L'histoire de CULTIVONS

Jeremy Hobbs, Directeur d'Oxfam International, lance la nouvelle campagne globale d'Oxfam, CULTIVONS. 

Il y aura bientôt neuf milliards d’habitants sur notre planète. Aujourd’hui déjà, près d’un milliard d’entre nous se couchent la faim au ventre. C’est pourquoi Oxfam lance aujourd’hui même une nouvelle campagne mondiale pour cultiver le changement et nous forger un avenir meilleur, dans lequel chacun d’entre nous mangera toujours à sa faim.

Il ne s’agit pas d’une utopie. C’est un plan tout à fait concret, basé sur les accomplissements véritables de gouvernements, d’entreprises et de communautés avant-gardistes. Toutefois, il demande que nous revoyions totalement la manière dont nous produisons et partageons notre nourriture, dont nous vivons nos vies, et dont nous gérons et préservons les ressources précieuses de notre planète.

Oxfam est une organisation qui possède une longue expérience des interventions face aux crises alimentaires. C’est peut-être même dans ce registre que notre action est la mieux connue. En fait, Oxfam a été fondé en 1942 en réaction à une crise alimentaire, provoquée par la Seconde Guerre Mondiale. 70 ans plus tard, le monde fait face à une crise alimentaire qui résulte d’une injustice mondiale des plus grotesques.

Les gens n’ont pas faim parce que nous ne produisons pas suffisamment de nourriture. Ils ont faim parce que le système qui achemine la nourriture des champs vers nos assiettes est en panne. Et à présent, dans cette nouvelle période caractérisée par les crises - ainsi que d’événements climatiques extrêmes et imprévisibles et d’un amenuisement des ressources naturelles - il devient encore plus difficile de trouver suffisamment de quoi s’alimenter.

Comment en sommes-nous arrivés ici ? Nos gouvernements doivent en assumer une bonne partie de la responsabilité.
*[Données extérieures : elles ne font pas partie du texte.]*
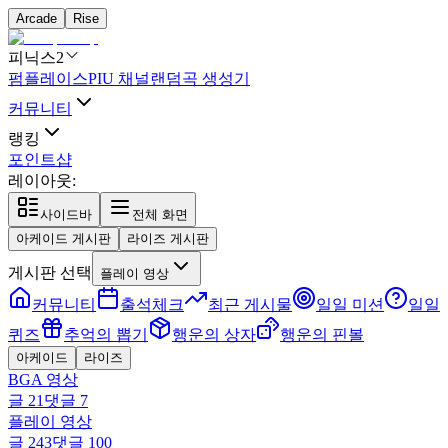
Arcade
Rise
피닉스2
펌플레이스
PIU 채널
랜덤곡 생성기
커뮤니티
랭킹
포인트샵
레이아웃:
사이드바
전체 화면
아케이드 게시판
라이즈 게시판
게시판 선택
플레이 영상
커뮤니티
출석체크
최근 게시물
일일 미션
일일
퀴즈
추억의 뽑기
행운의 상자
행운의 핀볼
아케이드
라이즈
BGA 영상
글
21
댓글
7
플레이 영상
글
243
댓글
100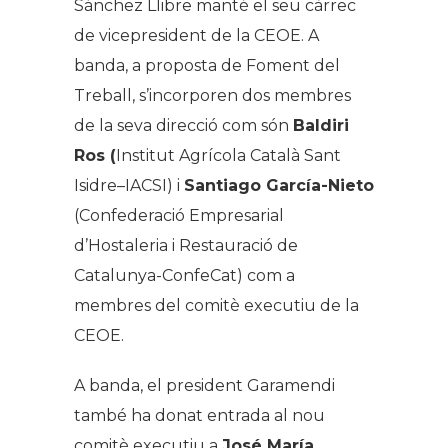
Sánchez Llibre manté el seu càrrec
de vicepresident de la CEOE. A
banda, a proposta de Foment del
Treball, s’incorporen dos membres
de la seva direcció com són
Baldiri
Ros (
Institut Agrícola Català Sant
Isidre–IACSI) i
Santiago García-Nieto
(Confederació Empresarial
d’Hostaleria i Restauració de
Catalunya-ConfeCat) com a
membres del comitè executiu de la
CEOE.
A banda, el president Garamendi
també ha donat entrada al nou
comitè executiu a
José María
Leurs politiques et leurs pratiques maintiennent en place un système qui profite à quelques entreprises puissantes et groupes d’intérêts influents, aux dépens de la majorité d’entre nous.

Le système trahit les attentes de toute personne touchée par la montée en flèche des prix alimentaires alors que la spéculation bat son plein sur les marchés des denrées alimentaires. Il trahit les attentes de toute personne dont les cultures sont détruites par des inondations alors que les groupes de pression des industries polluantes entravent les progrès en matière d’énergies propres et renouvelables. Il trahit les attentes de toute personne exclue de ses terres suite à l’achat de celles-ci par des corporations. Et il trahit les attentes de tous les parents qui ne peuvent pas penser à l’avenir de leurs enfants car leur unique préoccupation est de trouver le moyen de mettre sur la table leur prochain repas.

Le système alimentaire mondial fait fausse route. Mais ensemble nous pouvons le remettre sur le bon chemin. Des précédents existent, dont nous pouvons nous inspirer. Par exemple, entre 2000 et 2007, au Brésil, le gouvernement et le peuple ont joint leurs efforts pour réduire d’un tiers le nombre de Brésiliens souffrant de la faim. En 2009, les investissements destinés aux énergies renouvelables étaient, pour la première fois, supérieurs à ceux destinées aux énergies fossiles. Au Vietnam, des investissements ambitieux dans l’agriculture à petite échelle ont aidé le pays à réduire de moitié la faim, 5 ans plus tôt que l’objectif prévu. Les gouvernements - et surtout les pays puissants qui constituent le G20 - doivent amorcer la transformation du système alimentaire. Ils doivent investir dans les producteurs pauvres et leur apporter l’appui nécessaire pour leur permettre de s’adapter au changement climatique. Ils doivent réglementer les marchés des denrées alimentaires, trop volatils, et mettre fin aux politiques qui récompensent les entreprises qui transforment les céréales alimentaires en carburant. Et ils doivent enfin signer un accord mondial pour garder le contrôle de l’évolution climatique.

Vous et moi pouvons également changer des choses dans notre vie pour renforcer la pression sur les gouvernements et les entreprises, et pour améliorer notre bien-être. Nous pouvons acheter des aliments qui sont produits de manière équitable et durable, réduire notre empreinte carbone et nous joindre au dialogue mondial sur la nourriture, partager nos idées et les mettre en pratique.